### Record excerpts
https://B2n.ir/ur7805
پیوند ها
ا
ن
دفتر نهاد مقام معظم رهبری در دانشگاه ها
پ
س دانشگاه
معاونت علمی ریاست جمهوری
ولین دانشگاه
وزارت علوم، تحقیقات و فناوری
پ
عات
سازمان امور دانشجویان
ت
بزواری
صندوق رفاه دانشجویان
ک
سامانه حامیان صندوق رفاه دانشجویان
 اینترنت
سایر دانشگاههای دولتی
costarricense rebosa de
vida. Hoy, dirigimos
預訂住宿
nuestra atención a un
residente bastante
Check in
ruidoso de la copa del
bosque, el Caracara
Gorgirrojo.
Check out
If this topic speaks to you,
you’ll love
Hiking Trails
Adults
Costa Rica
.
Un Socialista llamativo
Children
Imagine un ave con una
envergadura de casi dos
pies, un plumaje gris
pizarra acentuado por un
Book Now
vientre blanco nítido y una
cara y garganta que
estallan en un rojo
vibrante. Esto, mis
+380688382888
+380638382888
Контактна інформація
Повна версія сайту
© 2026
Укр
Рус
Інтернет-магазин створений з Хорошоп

--

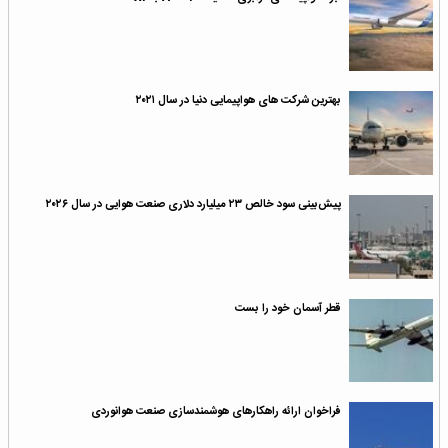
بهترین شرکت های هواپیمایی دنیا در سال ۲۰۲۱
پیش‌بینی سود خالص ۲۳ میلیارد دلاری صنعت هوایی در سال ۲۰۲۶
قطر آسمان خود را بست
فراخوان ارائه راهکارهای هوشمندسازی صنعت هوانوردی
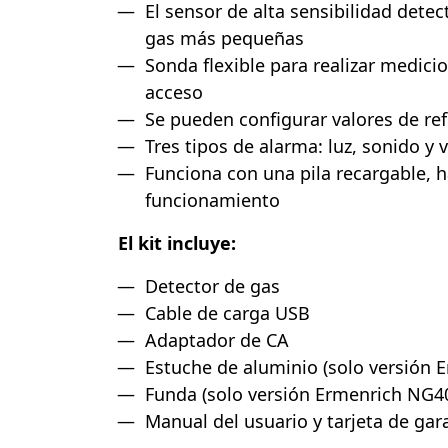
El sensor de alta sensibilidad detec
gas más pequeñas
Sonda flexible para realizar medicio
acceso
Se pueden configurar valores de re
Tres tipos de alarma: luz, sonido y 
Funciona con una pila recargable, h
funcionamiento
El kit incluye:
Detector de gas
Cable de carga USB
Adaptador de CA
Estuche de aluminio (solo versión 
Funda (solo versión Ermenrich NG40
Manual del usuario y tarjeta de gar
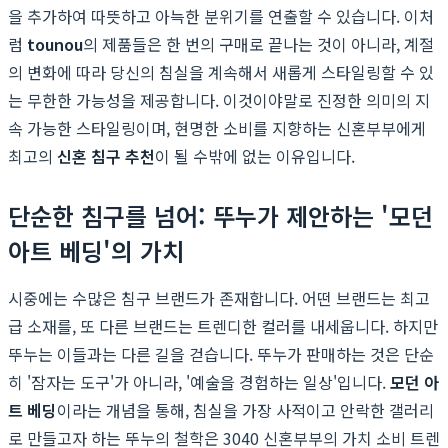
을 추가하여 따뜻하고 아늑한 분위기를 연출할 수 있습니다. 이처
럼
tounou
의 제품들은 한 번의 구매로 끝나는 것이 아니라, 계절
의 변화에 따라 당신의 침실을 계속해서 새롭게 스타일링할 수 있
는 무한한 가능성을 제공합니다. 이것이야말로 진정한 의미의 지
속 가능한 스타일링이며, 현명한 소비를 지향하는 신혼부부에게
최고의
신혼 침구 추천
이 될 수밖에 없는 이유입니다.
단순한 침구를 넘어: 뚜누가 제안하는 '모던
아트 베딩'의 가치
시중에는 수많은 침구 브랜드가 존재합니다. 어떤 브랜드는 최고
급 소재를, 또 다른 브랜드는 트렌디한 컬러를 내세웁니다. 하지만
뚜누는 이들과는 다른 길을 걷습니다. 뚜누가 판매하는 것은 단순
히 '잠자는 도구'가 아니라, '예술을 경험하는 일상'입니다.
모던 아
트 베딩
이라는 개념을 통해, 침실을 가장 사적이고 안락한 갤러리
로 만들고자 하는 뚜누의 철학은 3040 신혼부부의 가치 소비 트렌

* * *

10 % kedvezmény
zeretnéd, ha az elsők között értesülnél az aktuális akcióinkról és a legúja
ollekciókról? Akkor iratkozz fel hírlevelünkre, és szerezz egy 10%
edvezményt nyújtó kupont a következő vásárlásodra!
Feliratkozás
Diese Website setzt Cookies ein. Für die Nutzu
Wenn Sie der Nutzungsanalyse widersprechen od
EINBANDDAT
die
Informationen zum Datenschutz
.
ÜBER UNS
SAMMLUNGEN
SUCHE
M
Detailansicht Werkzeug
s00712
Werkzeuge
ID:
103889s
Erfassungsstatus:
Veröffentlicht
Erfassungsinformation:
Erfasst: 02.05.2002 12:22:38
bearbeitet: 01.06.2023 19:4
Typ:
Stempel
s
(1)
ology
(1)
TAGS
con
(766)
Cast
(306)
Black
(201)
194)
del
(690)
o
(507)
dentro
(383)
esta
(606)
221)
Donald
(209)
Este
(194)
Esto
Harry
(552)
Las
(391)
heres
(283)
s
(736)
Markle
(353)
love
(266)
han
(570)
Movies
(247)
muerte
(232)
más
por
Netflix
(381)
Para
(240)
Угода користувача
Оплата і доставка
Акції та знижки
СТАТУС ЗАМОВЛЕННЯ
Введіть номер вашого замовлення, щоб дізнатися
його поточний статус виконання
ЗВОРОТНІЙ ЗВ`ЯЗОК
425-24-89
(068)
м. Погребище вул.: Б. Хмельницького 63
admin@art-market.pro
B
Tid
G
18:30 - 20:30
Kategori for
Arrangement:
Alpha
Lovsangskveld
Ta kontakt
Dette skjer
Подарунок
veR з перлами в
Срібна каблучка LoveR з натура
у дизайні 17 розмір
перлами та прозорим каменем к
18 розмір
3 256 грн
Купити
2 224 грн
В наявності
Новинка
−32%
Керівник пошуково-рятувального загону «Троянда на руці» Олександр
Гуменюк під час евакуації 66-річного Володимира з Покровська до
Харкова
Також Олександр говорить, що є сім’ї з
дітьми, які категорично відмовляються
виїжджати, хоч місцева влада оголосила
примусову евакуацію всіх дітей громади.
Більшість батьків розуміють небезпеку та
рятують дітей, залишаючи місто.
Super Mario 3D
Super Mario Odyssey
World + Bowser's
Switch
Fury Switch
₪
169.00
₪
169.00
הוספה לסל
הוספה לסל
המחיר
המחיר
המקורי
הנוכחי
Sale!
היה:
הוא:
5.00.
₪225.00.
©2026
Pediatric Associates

### Activity
Copy out the part of the records that opens with the line containing "을 추가하여 따뜻하고 아늑한 분위기를 연출할 수 있습니다. 이처" and closes with the line containing "로 만들고자 하는 뚜누의 철학은 3040 신혼부부의 가치 소비 트렌", keeping every line as it appears.

### Output for this task
을 추가하여 따뜻하고 아늑한 분위기를 연출할 수 있습니다. 이처
럼
tounou
의 제품들은 한 번의 구매로 끝나는 것이 아니라, 계절
의 변화에 따라 당신의 침실을 계속해서 새롭게 스타일링할 수 있
는 무한한 가능성을 제공합니다. 이것이야말로 진정한 의미의 지
속 가능한 스타일링이며, 현명한 소비를 지향하는 신혼부부에게
최고의
신혼 침구 추천
이 될 수밖에 없는 이유입니다.
단순한 침구를 넘어: 뚜누가 제안하는 '모던
아트 베딩'의 가치
시중에는 수많은 침구 브랜드가 존재합니다. 어떤 브랜드는 최고
급 소재를, 또 다른 브랜드는 트렌디한 컬러를 내세웁니다. 하지만
뚜누는 이들과는 다른 길을 걷습니다. 뚜누가 판매하는 것은 단순
히 '잠자는 도구'가 아니라, '예술을 경험하는 일상'입니다.
모던 아
트 베딩
이라는 개념을 통해, 침실을 가장 사적이고 안락한 갤러리
로 만들고자 하는 뚜누의 철학은 3040 신혼부부의 가치 소비 트렌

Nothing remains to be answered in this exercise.